機会があれば是非Ansibleで自動処理を作ってみてもらいたい。
他にもいろいろ便利な機能や拡張機能があるが、長くなるのでこの辺で。

まとめ

長々と述べさせていただいたが、運用自動化を進めることでヒューマンエラーやコスト削減、人材の有効活用などが期待でき、効率的で最適なシステム運用が可能になると思う。
ぶっちゃけ道具は何でもよいと思っている。業務の特性に合わせた製品選定をすればよい。
肝要なのは、運用自動化を進めるにあたって根気よく継続していくこと。
そして、目的をはっきりさせメリットを理解したうえで思い切った変革にも進んで取り組めること。

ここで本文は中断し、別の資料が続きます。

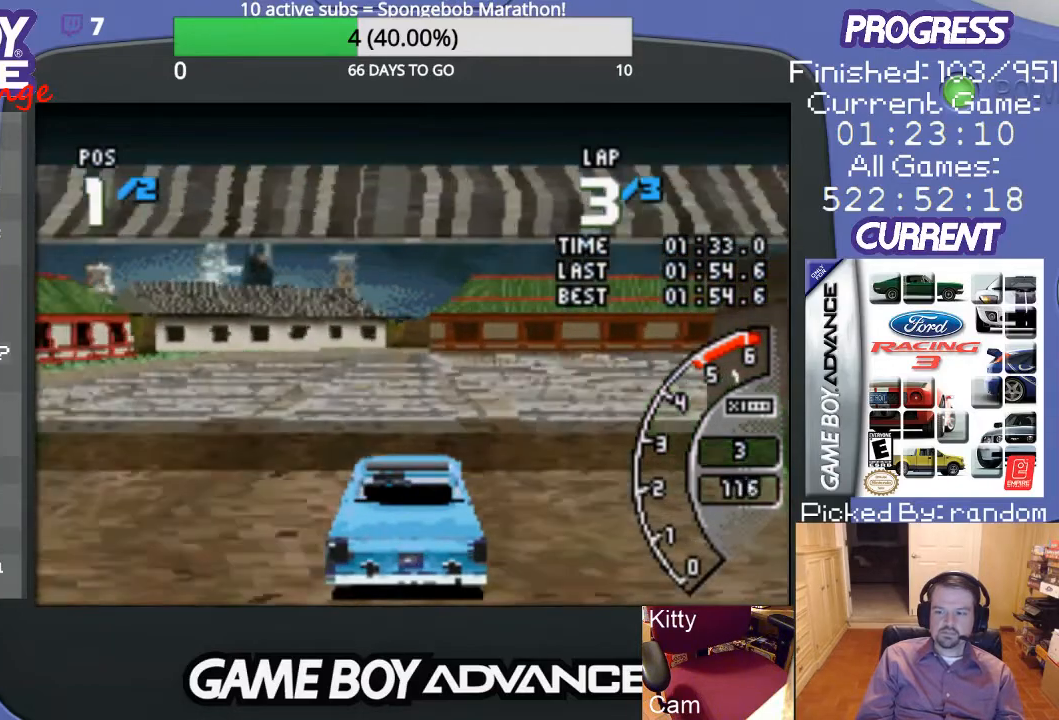
{"buttons": ["A"], "events": [[167, "DPAD_RIGHT", "down"], [500, "DPAD_RIGHT", "up"]]}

運用自動化は運用現場だけに関わらず、企業の利益に直接インパクトを与えるものであるということを認識し、部署やさらには立場のメリデメで判断せず、横断的に取り組まねばならないことを理解しないと進まないと思う。
コスト計算のみで運用自動化PJが発動しないよう、計画的に実行されることを切に願い、本項のまとめとする。